-1

Does "RIGHT OUTER JOIN" and "LEFT OUTER JOIN" perform differently in HIVE?

For example, Table A is a small table. Table B is much larger and partitioned on col2.

Query 1: SELECT * FROM A RIGHT OUTER JOIN B on (A.col=B.col) WHERE B.col2>20131001

Query 2: SELECT * FROM A LEFT OUTER JOIN B on (A.col=B.col) WHERE B.col2>20131001

Query 1 only scans a small number of partitions, but Query 2 scans all partitions of Table B. Is it a bug or I miss something?

Thanks!

user1751221
  • 169
  • 1
  • 2
  • 5
  • You mean partitioning is by the `col2` (time) and the `B.col2>20131001` filter does not prune partitions on second case? Can you post the EXPLAIN plans for the two? – Remus Rusanu Oct 25 '13 at 06:59
  • You should also read [MapJoin & Partition Pruning](https://cwiki.apache.org/confluence/pages/viewpage.action?pageId=34015666) and see if your case fits the problem description. – Remus Rusanu Oct 25 '13 at 08:14
  • Possible duplicate of [What is the difference between "INNER JOIN" and "OUTER JOIN"?](https://stackoverflow.com/questions/38549/what-is-the-difference-between-inner-join-and-outer-join) – philipxy Nov 11 '18 at 00:07

2 Answers2

0

I experienced the same (don't know why this, bug or feature. i would consider this definately as a bug). Since left outer join is heavily used by me, i use the following workaround:

SELECT *
FROM A
LEFT OUTER JOIN
  (SELECT *
   FROM B
   WHERE B.COL2 >20131001) ON (A.COL=B.COL)

or

SELECT *
FROM A
LEFT OUTER JOIN B ON (A.COL= B.COL
                      AND B.COL2 > 20131001)

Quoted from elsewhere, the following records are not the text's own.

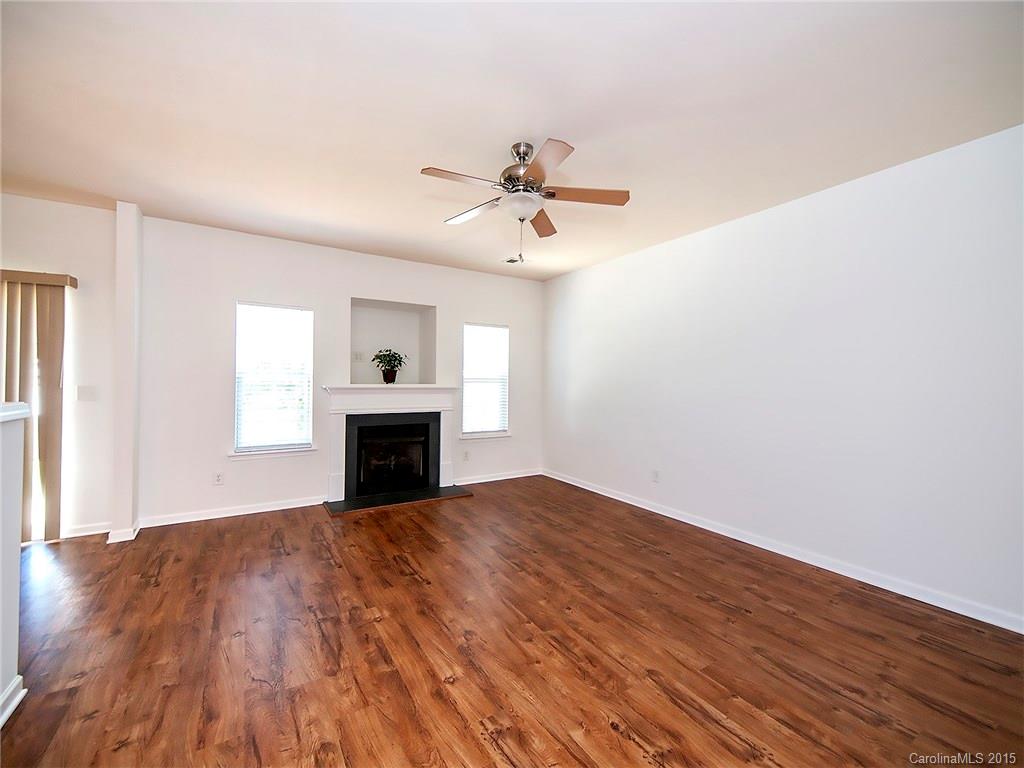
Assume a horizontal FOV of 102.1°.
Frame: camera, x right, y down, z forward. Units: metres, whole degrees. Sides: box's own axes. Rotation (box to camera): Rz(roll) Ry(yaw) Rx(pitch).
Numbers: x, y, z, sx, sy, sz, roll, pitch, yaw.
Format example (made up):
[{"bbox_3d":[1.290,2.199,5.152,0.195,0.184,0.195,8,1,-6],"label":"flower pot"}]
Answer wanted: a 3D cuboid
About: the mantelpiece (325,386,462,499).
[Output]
[{"bbox_3d":[-1.302,0.655,4.738,1.580,1.265,0.190,0,0,-32],"label":"mantelpiece"}]

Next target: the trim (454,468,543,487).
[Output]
[{"bbox_3d":[-0.141,1.252,5.568,1.365,0.087,0.018,0,0,-32],"label":"trim"}]

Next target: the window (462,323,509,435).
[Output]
[{"bbox_3d":[-0.348,-0.060,5.482,0.685,1.428,0.100,0,0,-32],"label":"window"}]

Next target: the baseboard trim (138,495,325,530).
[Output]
[{"bbox_3d":[-2.631,1.233,4.019,1.480,0.087,0.018,0,0,-32],"label":"baseboard trim"}]

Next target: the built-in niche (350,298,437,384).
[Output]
[{"bbox_3d":[-1.489,-0.465,5.045,0.995,0.967,0.550,0,0,-32],"label":"built-in niche"}]

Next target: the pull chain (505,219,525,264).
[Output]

I'm working on Hive 0.11 ... would be interesting if this is fixed in later versions.

Wolli
  • 748
  • 1
  • 8
  • 12
0

Query 1 table B is preserved table so B's where predicate is pushdown.

Query 2 table B is not preserved table so B's where predicate will not pushdown.hive will scan the entire table B

see this for more detail OuterJoinBehavior